Think through a failure scenario. Suppose Region 1 gets 75% of the traffic and your newly added Region 2 gets the remaining traffic. They're both scaled appropriately to handle that load. There's a regional outage in Region 1, and all traffic is now routed to Region 2. Can you make that transition smooth? Can the Region 2 support that increased traffic load?
Check your progress: Global distribution
2–Global routing
In order for the clients to get transparently routed to either working region, add a global load balancer. The load balancer should use the health checks that you added in the previous exercise to determine whether a stamp is healthy. Can you think of ways to serve frequent and similar requests that can be fulfilled without reaching the backend?
- Choose a native Azure service that integrates with the existing architecture and is able to fail over quickly.
- Make sure that the network ingress path has controls in place to deny unauthorized traffic.
- Minimize network latency by serving end users from an edge cache.
- Migrate the existing DNS without affecting existing clients.
- Have an automated way to indicate a regional failure to ensure traffic isn't routed to the faulted region. Also, get notified when the region is available again so that the load balancer can resume routing to that region.
Check your progress: Global traffic routing
3–Deployment stamp changes
The ideal state is an active-active configuration that doesn't require any manual failover, and client requests can be served from any region. Think about what that implies for your architecture. For example, do you have any state that's stored in the regional stamp?

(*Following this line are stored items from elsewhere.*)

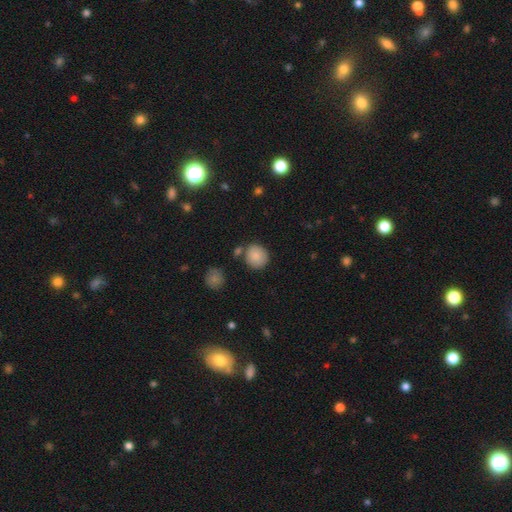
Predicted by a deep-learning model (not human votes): The model was most divided on "merging": none: 73%, minor disturbance: 13%, merger: 11%, major disturbance: 4%. More confident: smooth or featured — smooth (85%); how rounded — round (82%).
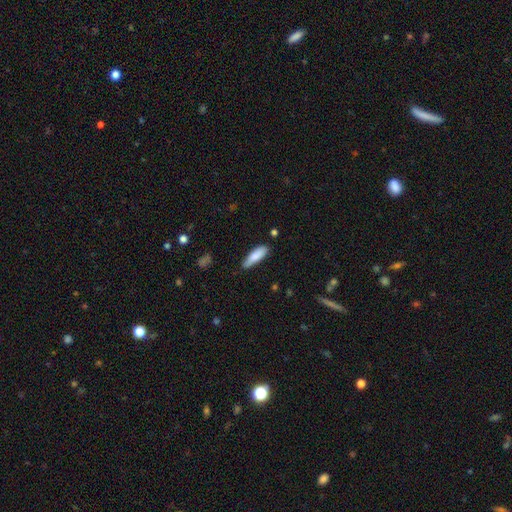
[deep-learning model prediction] The model was most divided on "how rounded": cigar-shaped: 53%, in between: 45%, round: 2%. More confident: smooth or featured — smooth (79%); merging — none (79%).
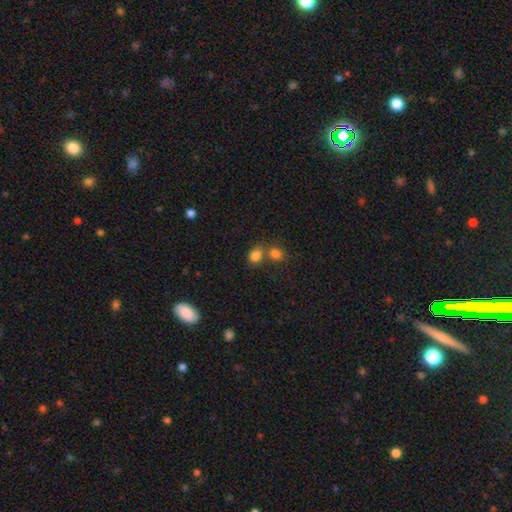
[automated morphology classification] Smooth or featured: smooth — 81% (star or artifact — 12%)
How rounded: round — 51% (in between — 48%)
Merging: none — 44% (merger — 43%)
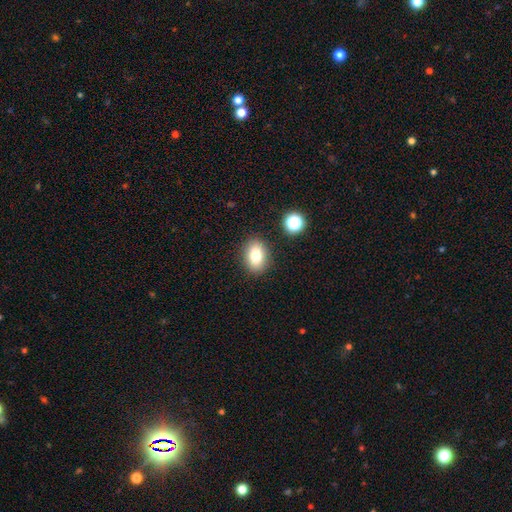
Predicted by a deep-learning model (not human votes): Overall: smooth (80%). How rounded: in between (77%). Merging: none (86%).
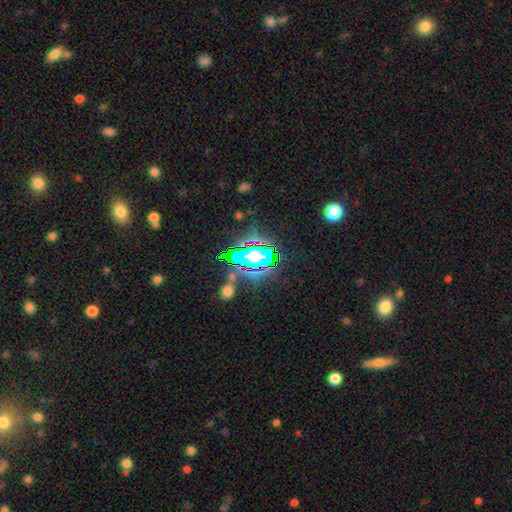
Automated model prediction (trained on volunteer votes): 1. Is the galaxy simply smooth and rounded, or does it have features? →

Certain services in the current architecture have geo-replication capabilities. Consider separating the services into different stamps: one stamp that contains global resources and another regional stamp that shares resources with the global stamp. One of deciding factors should be the lifecycle of those resources. What's the expected lifetime of the resource relative to other resources in the architecture? Should the resource outlive or share the lifetime with the entire system or region, or should it be temporary?
Explore the reliability features of the Azure services used in the architecture. You can start with these features and explore further to maximize reliability.
Azure service | Feature |
---|---|
Azure Cosmos DB | Multi-region write |
Azure Container Registry | Geo-replication |
Azure App Service plan | Availability zone support |
Check your progress: Application platform | Data platform
Check your work
Here are the Application and Data design choices for a similar architecture. Did you cover all aspects in your design?
- Which other Azure region did you select for your multi-region topology, and why?
- Did you enable two or more Azure Availability Zones in each Azure region to protect against datacenter outages?
- Did you include Web Application Firewall to control ingress traffic? What routing rules did you put in place and why?
- How does the load balancer support your existing DNS record?
- How did you use your health check API from the previous exercise?
- Have you protected the application from DDoS attacks, especially preventing malicious clients from bypassing the load balancer and reaching regional instances?
- How did you approach DNS migration?
- Did you make any SKU changes to the existing component to support multi-region topology?
- Which Azure services did you leave as singletons? How have you justified your choice for each service? Did you make any configuration changes?
- Are you logging resources? Do you think that will impact your ability to inspect the logs for the overall system?